■ Data ■

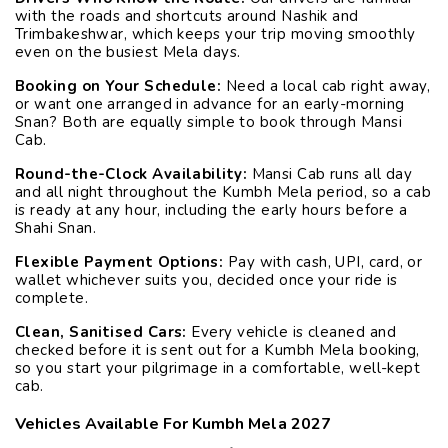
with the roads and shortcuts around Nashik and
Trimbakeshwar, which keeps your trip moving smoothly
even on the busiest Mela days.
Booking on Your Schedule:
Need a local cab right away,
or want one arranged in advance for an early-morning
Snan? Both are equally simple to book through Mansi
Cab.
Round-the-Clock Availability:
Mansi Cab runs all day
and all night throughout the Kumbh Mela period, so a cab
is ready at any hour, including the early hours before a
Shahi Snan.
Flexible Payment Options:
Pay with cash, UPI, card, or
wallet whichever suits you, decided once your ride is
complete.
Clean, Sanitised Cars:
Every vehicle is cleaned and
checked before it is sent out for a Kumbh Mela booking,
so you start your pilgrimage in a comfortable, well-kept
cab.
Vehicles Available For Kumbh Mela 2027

---

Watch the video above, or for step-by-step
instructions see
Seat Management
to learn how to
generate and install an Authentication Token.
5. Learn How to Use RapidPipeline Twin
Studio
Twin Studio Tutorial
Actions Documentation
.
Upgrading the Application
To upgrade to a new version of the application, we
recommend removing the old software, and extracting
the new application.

■ What this task involves ■
What you return must be the lines above that run from the line with "checked before it" to the line with "Vehicles Available For Kumbh Mela 2027", inclusive, each copied exactly.

■ Solution to this problem ■
checked before it is sent out for a Kumbh Mela booking,
so you start your pilgrimage in a comfortable, well-kept
cab.
Vehicles Available For Kumbh Mela 2027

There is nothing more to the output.